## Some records
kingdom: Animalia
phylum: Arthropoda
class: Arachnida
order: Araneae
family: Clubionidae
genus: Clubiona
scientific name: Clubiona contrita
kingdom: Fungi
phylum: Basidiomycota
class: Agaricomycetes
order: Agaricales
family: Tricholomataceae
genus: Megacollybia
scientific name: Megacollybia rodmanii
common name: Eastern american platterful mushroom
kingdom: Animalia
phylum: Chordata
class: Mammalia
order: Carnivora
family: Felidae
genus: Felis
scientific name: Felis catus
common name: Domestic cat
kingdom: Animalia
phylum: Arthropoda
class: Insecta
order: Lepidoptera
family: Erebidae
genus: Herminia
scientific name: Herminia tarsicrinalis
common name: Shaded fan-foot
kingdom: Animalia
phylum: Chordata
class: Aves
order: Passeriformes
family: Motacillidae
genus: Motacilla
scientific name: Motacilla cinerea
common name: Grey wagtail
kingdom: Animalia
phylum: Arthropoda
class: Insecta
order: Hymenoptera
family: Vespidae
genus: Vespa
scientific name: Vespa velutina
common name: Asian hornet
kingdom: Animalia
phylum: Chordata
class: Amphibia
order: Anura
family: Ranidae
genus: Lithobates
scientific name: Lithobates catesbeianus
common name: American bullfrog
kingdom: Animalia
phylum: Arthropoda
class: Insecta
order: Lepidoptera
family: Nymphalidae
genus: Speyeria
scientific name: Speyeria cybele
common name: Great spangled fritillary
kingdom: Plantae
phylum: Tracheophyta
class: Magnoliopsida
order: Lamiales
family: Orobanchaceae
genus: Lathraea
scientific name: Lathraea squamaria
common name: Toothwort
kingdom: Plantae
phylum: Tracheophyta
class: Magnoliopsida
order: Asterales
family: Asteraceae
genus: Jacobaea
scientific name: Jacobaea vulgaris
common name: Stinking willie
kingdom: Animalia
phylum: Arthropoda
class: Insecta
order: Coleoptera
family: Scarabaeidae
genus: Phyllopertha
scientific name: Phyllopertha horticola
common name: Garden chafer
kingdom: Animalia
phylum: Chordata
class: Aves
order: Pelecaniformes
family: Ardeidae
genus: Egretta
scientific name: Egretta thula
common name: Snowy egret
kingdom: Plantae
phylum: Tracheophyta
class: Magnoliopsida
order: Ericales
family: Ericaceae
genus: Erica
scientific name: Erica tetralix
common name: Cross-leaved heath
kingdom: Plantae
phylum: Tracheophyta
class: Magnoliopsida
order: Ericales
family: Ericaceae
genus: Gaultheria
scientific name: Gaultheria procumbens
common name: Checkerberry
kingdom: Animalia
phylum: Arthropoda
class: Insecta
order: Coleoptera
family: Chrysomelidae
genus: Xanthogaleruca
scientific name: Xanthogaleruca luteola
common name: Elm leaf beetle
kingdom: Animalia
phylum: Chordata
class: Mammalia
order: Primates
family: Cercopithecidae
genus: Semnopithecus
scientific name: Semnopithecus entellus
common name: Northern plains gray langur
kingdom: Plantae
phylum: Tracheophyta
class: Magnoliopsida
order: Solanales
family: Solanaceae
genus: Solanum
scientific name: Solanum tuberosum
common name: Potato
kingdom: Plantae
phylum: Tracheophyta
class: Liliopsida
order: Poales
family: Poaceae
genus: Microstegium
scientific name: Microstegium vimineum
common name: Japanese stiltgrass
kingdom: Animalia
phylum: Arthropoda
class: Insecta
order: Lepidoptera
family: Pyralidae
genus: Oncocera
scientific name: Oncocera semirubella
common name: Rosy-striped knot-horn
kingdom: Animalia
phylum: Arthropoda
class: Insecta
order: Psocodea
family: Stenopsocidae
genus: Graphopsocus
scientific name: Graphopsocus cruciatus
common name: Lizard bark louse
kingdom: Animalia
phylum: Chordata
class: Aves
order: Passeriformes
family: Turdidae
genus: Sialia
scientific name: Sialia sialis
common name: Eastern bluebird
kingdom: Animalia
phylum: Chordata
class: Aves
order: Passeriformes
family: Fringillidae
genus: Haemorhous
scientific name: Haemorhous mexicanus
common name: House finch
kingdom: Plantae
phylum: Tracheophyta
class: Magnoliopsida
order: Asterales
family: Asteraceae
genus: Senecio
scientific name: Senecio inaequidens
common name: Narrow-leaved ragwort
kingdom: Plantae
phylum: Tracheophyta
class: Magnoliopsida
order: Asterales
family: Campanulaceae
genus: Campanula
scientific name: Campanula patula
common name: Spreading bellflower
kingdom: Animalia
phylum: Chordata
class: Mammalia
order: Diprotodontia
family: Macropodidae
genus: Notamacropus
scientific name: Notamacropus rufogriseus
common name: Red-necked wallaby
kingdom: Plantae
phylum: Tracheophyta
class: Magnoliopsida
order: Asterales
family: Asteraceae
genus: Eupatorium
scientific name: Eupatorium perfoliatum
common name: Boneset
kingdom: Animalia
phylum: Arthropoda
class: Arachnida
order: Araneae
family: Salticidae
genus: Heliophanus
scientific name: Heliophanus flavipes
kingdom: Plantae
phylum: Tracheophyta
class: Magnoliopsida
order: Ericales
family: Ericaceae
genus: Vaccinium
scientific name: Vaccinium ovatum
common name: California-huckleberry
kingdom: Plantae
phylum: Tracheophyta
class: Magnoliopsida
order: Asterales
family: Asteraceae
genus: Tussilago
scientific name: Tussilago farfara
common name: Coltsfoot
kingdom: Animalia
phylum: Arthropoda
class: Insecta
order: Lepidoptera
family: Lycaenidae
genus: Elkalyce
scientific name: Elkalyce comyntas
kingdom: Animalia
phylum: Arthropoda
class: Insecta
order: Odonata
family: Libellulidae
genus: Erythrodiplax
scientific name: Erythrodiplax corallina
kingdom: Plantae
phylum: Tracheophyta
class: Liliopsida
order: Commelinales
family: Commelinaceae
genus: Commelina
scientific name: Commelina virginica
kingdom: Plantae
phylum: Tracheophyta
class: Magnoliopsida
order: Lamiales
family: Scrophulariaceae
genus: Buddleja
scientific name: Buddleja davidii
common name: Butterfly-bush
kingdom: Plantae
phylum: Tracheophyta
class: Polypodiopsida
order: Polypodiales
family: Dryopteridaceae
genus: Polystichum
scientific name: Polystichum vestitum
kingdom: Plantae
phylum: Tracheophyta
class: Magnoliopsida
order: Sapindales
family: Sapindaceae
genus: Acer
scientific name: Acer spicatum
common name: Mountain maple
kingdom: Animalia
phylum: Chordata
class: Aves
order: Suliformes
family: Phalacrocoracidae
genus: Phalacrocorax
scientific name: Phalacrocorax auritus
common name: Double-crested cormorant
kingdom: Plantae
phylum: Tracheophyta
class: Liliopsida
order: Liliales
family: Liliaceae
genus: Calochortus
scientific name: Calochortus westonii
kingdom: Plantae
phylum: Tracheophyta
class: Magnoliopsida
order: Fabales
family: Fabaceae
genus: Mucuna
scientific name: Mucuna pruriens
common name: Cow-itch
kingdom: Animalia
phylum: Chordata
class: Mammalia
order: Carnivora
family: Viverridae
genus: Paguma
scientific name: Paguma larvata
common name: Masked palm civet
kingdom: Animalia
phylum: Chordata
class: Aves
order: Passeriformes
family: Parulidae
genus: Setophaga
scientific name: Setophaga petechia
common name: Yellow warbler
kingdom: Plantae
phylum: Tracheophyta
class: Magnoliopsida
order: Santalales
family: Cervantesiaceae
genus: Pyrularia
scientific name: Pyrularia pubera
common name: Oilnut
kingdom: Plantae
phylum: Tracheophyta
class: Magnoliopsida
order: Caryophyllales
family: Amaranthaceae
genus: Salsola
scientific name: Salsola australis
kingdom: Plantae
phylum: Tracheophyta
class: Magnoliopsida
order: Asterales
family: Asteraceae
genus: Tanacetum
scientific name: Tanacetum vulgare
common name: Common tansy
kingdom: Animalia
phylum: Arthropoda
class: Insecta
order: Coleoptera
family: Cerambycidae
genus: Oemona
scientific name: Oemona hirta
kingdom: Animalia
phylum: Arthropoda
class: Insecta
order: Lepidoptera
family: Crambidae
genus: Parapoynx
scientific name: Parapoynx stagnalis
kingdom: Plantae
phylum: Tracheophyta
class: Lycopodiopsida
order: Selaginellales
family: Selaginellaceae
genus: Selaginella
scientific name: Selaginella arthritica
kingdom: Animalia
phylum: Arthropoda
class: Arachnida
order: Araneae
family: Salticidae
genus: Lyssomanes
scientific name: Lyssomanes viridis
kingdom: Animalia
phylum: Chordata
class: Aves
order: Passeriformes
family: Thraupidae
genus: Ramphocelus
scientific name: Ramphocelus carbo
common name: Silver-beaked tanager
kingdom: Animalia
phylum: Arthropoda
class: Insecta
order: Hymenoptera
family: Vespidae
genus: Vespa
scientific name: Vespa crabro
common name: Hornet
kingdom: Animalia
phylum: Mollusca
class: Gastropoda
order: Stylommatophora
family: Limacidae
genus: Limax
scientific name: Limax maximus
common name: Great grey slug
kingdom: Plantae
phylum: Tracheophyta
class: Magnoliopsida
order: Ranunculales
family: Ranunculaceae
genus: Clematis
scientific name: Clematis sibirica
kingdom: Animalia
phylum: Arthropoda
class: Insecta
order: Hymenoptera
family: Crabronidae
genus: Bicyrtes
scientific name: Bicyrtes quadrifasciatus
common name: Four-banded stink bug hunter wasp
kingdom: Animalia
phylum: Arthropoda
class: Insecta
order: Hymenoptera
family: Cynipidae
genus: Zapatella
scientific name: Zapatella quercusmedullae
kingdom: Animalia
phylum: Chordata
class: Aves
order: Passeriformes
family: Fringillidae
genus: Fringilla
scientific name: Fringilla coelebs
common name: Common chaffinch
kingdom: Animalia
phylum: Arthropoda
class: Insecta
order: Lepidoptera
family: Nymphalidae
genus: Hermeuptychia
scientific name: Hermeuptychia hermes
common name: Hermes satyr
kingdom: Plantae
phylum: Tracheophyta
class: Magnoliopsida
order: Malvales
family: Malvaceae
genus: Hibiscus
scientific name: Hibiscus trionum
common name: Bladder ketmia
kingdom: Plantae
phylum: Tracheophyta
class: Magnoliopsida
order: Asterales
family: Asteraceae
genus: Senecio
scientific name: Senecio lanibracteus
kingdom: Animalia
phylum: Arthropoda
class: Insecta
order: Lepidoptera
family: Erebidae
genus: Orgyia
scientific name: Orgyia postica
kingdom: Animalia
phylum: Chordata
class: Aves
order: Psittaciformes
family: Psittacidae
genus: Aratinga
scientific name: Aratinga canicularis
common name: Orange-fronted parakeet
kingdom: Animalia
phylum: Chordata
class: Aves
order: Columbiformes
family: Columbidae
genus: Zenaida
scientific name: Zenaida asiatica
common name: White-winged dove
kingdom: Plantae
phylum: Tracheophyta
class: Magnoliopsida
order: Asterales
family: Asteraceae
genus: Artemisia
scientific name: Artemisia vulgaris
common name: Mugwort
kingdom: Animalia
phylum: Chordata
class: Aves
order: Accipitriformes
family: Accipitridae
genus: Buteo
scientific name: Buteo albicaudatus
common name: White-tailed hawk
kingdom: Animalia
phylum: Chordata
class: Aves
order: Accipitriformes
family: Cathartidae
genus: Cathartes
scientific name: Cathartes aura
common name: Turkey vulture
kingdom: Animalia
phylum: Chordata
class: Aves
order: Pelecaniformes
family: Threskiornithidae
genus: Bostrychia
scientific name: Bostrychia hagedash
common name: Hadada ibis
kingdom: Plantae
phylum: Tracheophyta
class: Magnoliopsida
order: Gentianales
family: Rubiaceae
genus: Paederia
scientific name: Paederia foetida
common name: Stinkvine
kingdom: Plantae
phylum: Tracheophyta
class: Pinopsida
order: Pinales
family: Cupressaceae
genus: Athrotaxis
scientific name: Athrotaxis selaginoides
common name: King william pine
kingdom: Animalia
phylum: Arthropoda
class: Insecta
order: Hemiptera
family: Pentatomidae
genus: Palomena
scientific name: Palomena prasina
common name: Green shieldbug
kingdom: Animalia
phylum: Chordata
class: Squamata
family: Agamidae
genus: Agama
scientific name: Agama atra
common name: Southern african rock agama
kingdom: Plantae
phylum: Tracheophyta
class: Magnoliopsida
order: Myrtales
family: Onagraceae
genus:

## WRITTEN PROBLEM
Could you change "common name" to "vernacular name" in the lines running from the start of the records through the line holding "genus: Gaultheria", inclusive, and give back only those lines with nothing else altered?

## FINAL RESULT
kingdom: Animalia
phylum: Arthropoda
class: Arachnida
order: Araneae
family: Clubionidae
genus: Clubiona
scientific name: Clubiona contrita
kingdom: Fungi
phylum: Basidiomycota
class: Agaricomycetes
order: Agaricales
family: Tricholomataceae
genus: Megacollybia
scientific name: Megacollybia rodmanii
vernacular name: Eastern american platterful mushroom
kingdom: Animalia
phylum: Chordata
class: Mammalia
order: Carnivora
family: Felidae
genus: Felis
scientific name: Felis catus
vernacular name: Domestic cat
kingdom: Animalia
phylum: Arthropoda
class: Insecta
order: Lepidoptera
family: Erebidae
genus: Herminia
scientific name: Herminia tarsicrinalis
vernacular name: Shaded fan-foot
kingdom: Animalia
phylum: Chordata
class: Aves
order: Passeriformes
family: Motacillidae
genus: Motacilla
scientific name: Motacilla cinerea
vernacular name: Grey wagtail
kingdom: Animalia
phylum: Arthropoda
class: Insecta
order: Hymenoptera
family: Vespidae
genus: Vespa
scientific name: Vespa velutina
vernacular name: Asian hornet
kingdom: Animalia
phylum: Chordata
class: Amphibia
order: Anura
family: Ranidae
genus: Lithobates
scientific name: Lithobates catesbeianus
vernacular name: American bullfrog
kingdom: Animalia
phylum: Arthropoda
class: Insecta
order: Lepidoptera
family: Nymphalidae
genus: Speyeria
scientific name: Speyeria cybele
vernacular name: Great spangled fritillary
kingdom: Plantae
phylum: Tracheophyta
class: Magnoliopsida
order: Lamiales
family: Orobanchaceae
genus: Lathraea
scientific name: Lathraea squamaria
vernacular name: Toothwort
kingdom: Plantae
phylum: Tracheophyta
class: Magnoliopsida
order: Asterales
family: Asteraceae
genus: Jacobaea
scientific name: Jacobaea vulgaris
vernacular name: Stinking willie
kingdom: Animalia
phylum: Arthropoda
class: Insecta
order: Coleoptera
family: Scarabaeidae
genus: Phyllopertha
scientific name: Phyllopertha horticola
vernacular name: Garden chafer
kingdom: Animalia
phylum: Chordata
class: Aves
order: Pelecaniformes
family: Ardeidae
genus: Egretta
scientific name: Egretta thula
vernacular name: Snowy egret
kingdom: Plantae
phylum: Tracheophyta
class: Magnoliopsida
order: Ericales
family: Ericaceae
genus: Erica
scientific name: Erica tetralix
vernacular name: Cross-leaved heath
kingdom: Plantae
phylum: Tracheophyta
class: Magnoliopsida
order: Ericales
family: Ericaceae
genus: Gaultheria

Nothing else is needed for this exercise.